Ik krijg een pezig klein mannetje met een donkere baard. Hij reikt me een lendendoek aan en vraagt me alles uit te trekken en
de doek om te slaan en te gaan liggen op de massagetafel.
Glimlach
Het lukt niet om me te ontspannen. Niks aan de hand, denk ik, laat het over je heen komen. Maar ik blijf alert en volg alles wat hij
doet nauwgezet. Dan zie ik ineens het gezicht van mijn overleden moeder boven me. Ze glimlacht naar me, alsof ze wil zeggen:
waar heb je je nu weer in gemanoeuvreerd? Helemaal naar India gereisd en nu lig je hier gespannen op een tafel.

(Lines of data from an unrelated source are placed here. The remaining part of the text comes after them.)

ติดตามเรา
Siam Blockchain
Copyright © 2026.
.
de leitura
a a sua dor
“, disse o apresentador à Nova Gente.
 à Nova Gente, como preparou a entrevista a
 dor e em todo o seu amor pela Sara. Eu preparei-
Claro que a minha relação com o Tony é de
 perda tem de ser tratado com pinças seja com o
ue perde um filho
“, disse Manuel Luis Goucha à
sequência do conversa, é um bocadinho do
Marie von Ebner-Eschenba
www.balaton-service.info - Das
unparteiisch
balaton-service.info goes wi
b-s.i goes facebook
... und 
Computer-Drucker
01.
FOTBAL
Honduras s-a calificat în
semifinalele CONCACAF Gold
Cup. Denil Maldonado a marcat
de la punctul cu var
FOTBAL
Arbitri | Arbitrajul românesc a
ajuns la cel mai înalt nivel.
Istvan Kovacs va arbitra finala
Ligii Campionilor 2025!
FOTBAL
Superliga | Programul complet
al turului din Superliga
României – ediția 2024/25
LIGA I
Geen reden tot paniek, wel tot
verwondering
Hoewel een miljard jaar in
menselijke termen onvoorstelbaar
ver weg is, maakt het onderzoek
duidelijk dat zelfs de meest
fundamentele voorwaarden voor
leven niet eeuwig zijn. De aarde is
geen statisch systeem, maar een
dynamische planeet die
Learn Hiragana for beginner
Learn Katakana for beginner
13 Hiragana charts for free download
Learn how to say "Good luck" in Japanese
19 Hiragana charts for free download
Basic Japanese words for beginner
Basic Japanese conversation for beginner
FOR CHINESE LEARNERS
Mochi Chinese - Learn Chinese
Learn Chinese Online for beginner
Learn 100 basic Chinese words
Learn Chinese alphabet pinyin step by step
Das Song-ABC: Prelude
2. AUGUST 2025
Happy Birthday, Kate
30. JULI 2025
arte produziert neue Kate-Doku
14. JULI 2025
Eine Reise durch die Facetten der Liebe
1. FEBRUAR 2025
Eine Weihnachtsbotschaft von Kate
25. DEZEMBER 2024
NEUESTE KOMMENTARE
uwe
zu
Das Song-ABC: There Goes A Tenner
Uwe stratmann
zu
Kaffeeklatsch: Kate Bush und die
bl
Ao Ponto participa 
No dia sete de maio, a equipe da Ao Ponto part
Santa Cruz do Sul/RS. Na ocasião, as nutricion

Het is niet de eerste keer dat ik haar aanwezigheid voel. Vlak nadat ze overleden was dat ook het geval. Ik was toen tien jaar. Ze had
een depressie, maar heeft niet zelf een einde aan haar leven gemaakt, ze kreeg een ongeluk in huis. Later ben ik gaan denken
dat ze misschien ‘gehaald is’, omdat ze het zo moeilijk had. Na dat ene moment is ze nog een paar keer in dromen voorbij gekomen, maar nooit meer zoals nu hier in India. Door haar grijns weet ik dat het goed is. Ik geef me over aan deze man en kom na
de massage rozig en ontspannen naar buiten. Ik voel me weer het kleine meisje van voordat het moeilijker werd in huis en herinner me de zorg van mijn vader, die me vlak voor ik naar India vertrok een warme knuffel gaf, en van mijn moeder, die net nog
boven me zweefde. Bijzonder dat ze met me meegereisd is.
Tempel van de godin
We verlaten Varkala en trekken naar het zuidelijkste puntjevan India, Kanya Kumari. Het gaat nu echt beginnen. Wat zal
er straks allemaal bovenkomen en kan ik het aan? Het is alsof ik op de rem sta, vlak voordat ik een achtbaan af roetsj. Een paar dagen achtereen heb ik knallende hoofdpijn. In Kanya Kumari komen drie zeeën samen en we kijken samen met pelgrims uit heel India naar de zonsopgang. Het is prachtig, maar ik voel me, zoals altijd in nieuwe groepen, wat ontredderd. Een onzeker gevoel overvalt me. Ik weet dat ik dan het best even alleen kan zijn om weer op te laden. Maar dat lukt nu niet goed.
Dus draag ik het zware gevoel maar gewoon mee en zeg tegen mezelf dat het vast weer over zal gaan.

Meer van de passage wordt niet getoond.